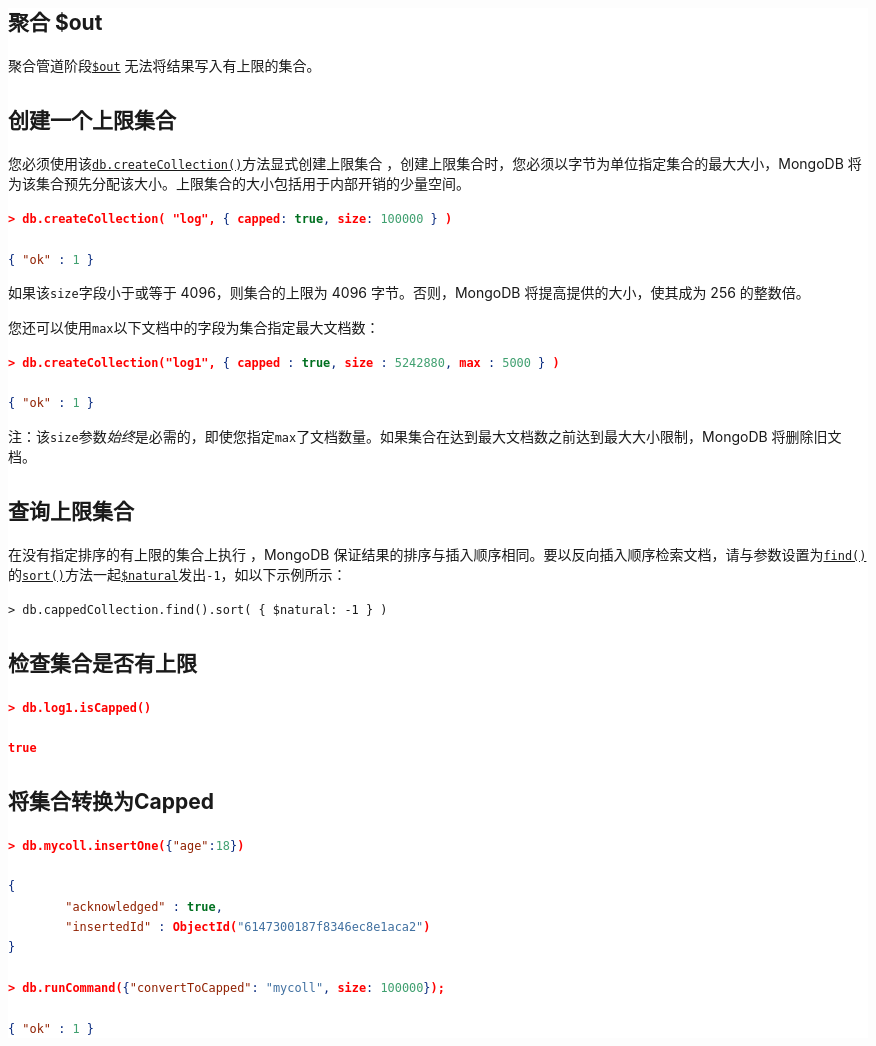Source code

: ## 聚合 $out

聚合管道阶段[`$out`](https://docs.mongodb.com/manual/reference/operator/aggregation/out/#mongodb-pipeline-pipe.-out) 无法将结果写入有上限的集合。

## 创建一个上限集合

您必须使用该[`db.createCollection()`](https://docs.mongodb.com/manual/reference/method/db.createCollection/#mongodb-method-db.createCollection)方法显式创建上限集合 ，创建上限集合时，您必须以字节为单位指定集合的最大大小，MongoDB 将为该集合预先分配该大小。上限集合的大小包括用于内部开销的少量空间。

```json
> db.createCollection( "log", { capped: true, size: 100000 } )

{ "ok" : 1 }
```

如果该`size`字段小于或等于 4096，则集合的上限为 4096 字节。否则，MongoDB 将提高提供的大小，使其成为 256 的整数倍。

您还可以使用`max`以下文档中的字段为集合指定最大文档数：

```json
> db.createCollection("log1", { capped : true, size : 5242880, max : 5000 } )

{ "ok" : 1 }
```

注：该`size`参数*始终*是必需的，即使您指定`max`了文档数量。如果集合在达到最大文档数之前达到最大大小限制，MongoDB 将删除旧文档。

## 查询上限集合

在没有指定排序的有上限的集合上执行  ，MongoDB 保证结果的排序与插入顺序相同。要以反向插入顺序检索文档，请与参数设置为[`find()`](https://docs.mongodb.com/manual/reference/method/db.collection.find/#mongodb-method-db.collection.find)的[`sort()`](https://docs.mongodb.com/manual/reference/method/cursor.sort/#mongodb-method-cursor.sort)方法一起[`$natural`](https://docs.mongodb.com/manual/reference/operator/meta/natural/#mongodb-operator-metaOp.-natural)发出`-1`，如以下示例所示：

```
> db.cappedCollection.find().sort( { $natural: -1 } )
```

## 检查集合是否有上限

```json
> db.log1.isCapped()

true
```

## 将集合转换为Capped

```json
> db.mycoll.insertOne({"age":18})

{
        "acknowledged" : true,
        "insertedId" : ObjectId("6147300187f8346ec8e1aca2")
}

> db.runCommand({"convertToCapped": "mycoll", size: 100000});

{ "ok" : 1 }
```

_____

Problem to solve
Any picture found in the records stays out, while everything else is copied exactly.

Task answer
Source code

: ## 聚合 $out

聚合管道阶段[`$out`](https://docs.mongodb.com/manual/reference/operator/aggregation/out/#mongodb-pipeline-pipe.-out) 无法将结果写入有上限的集合。

## 创建一个上限集合

您必须使用该[`db.createCollection()`](https://docs.mongodb.com/manual/reference/method/db.createCollection/#mongodb-method-db.createCollection)方法显式创建上限集合 ，创建上限集合时，您必须以字节为单位指定集合的最大大小，MongoDB 将为该集合预先分配该大小。上限集合的大小包括用于内部开销的少量空间。

```json
> db.createCollection( "log", { capped: true, size: 100000 } )

{ "ok" : 1 }
```

如果该`size`字段小于或等于 4096，则集合的上限为 4096 字节。否则，MongoDB 将提高提供的大小，使其成为 256 的整数倍。

您还可以使用`max`以下文档中的字段为集合指定最大文档数：

```json
> db.createCollection("log1", { capped : true, size : 5242880, max : 5000 } )

{ "ok" : 1 }
```

注：该`size`参数*始终*是必需的，即使您指定`max`了文档数量。如果集合在达到最大文档数之前达到最大大小限制，MongoDB 将删除旧文档。

## 查询上限集合

在没有指定排序的有上限的集合上执行  ，MongoDB 保证结果的排序与插入顺序相同。要以反向插入顺序检索文档，请与参数设置为[`find()`](https://docs.mongodb.com/manual/reference/method/db.collection.find/#mongodb-method-db.collection.find)的[`sort()`](https://docs.mongodb.com/manual/reference/method/cursor.sort/#mongodb-method-cursor.sort)方法一起[`$natural`](https://docs.mongodb.com/manual/reference/operator/meta/natural/#mongodb-operator-metaOp.-natural)发出`-1`，如以下示例所示：

```
> db.cappedCollection.find().sort( { $natural: -1 } )
```

## 检查集合是否有上限

```json
> db.log1.isCapped()

true
```

## 将集合转换为Capped

```json
> db.mycoll.insertOne({"age":18})

{
        "acknowledged" : true,
        "insertedId" : ObjectId("6147300187f8346ec8e1aca2")
}

> db.runCommand({"convertToCapped": "mycoll", size: 100000});

{ "ok" : 1 }
```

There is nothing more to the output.